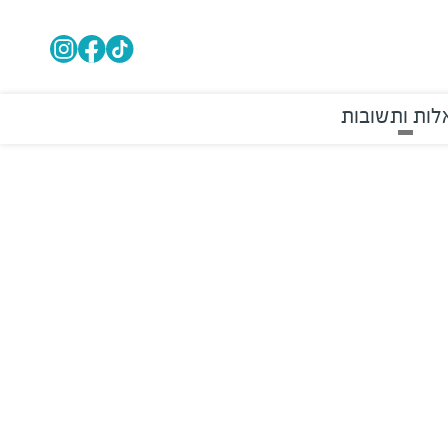
ות ותשובות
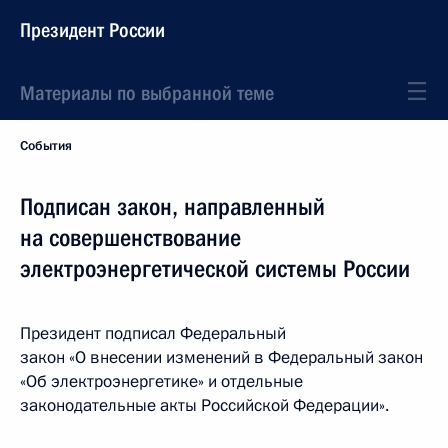
Президент России
Материалы по выбранной теме
События
Подписан закон, направленный
на совершенствование
электроэнергетической системы России
Президент подписал Федеральный
закон «О внесении изменений в Федеральный закон
«Об электроэнергетике» и отдельные
законодательные акты Российской Федерации».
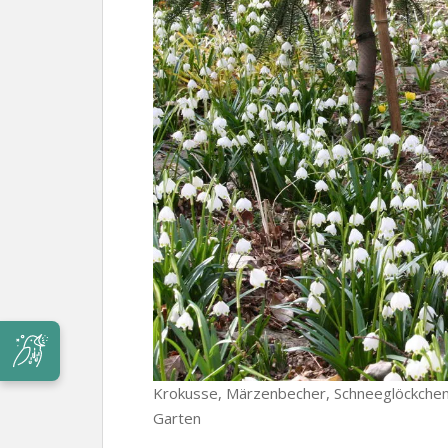
Krokusse, Märzenbecher, Schneeglöckchen
Garten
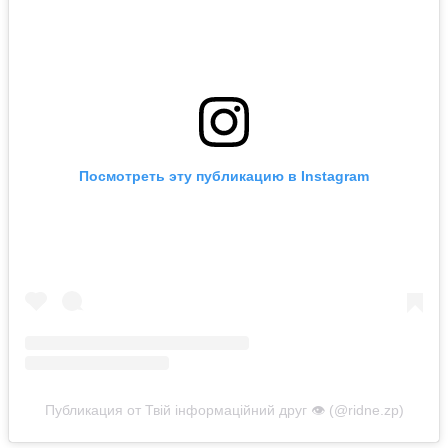
Посмотреть эту публикацию в Instagram
Публикация от Твій інформаційний друг 👁️ (@ridne.zp)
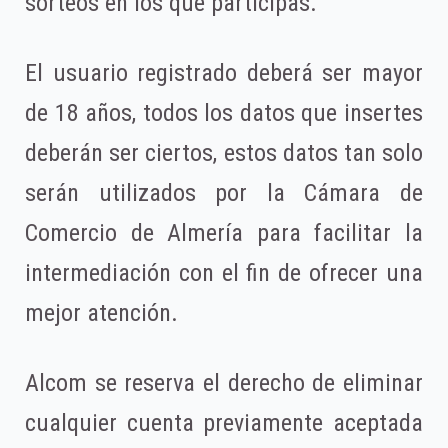
sorteos en los que participas.
El usuario registrado deberá ser mayor
de 18 años, todos los datos que insertes
deberán ser ciertos, estos datos tan solo
serán utilizados por la Cámara de
Comercio de Almería para facilitar la
intermediación con el fin de ofrecer una
mejor atención.
Alcom se reserva el derecho de eliminar
cualquier cuenta previamente aceptada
════════════════
Task to complete
Show me every line in the data above that includes "России".

Final answer
Президент России
электроэнергетической системы России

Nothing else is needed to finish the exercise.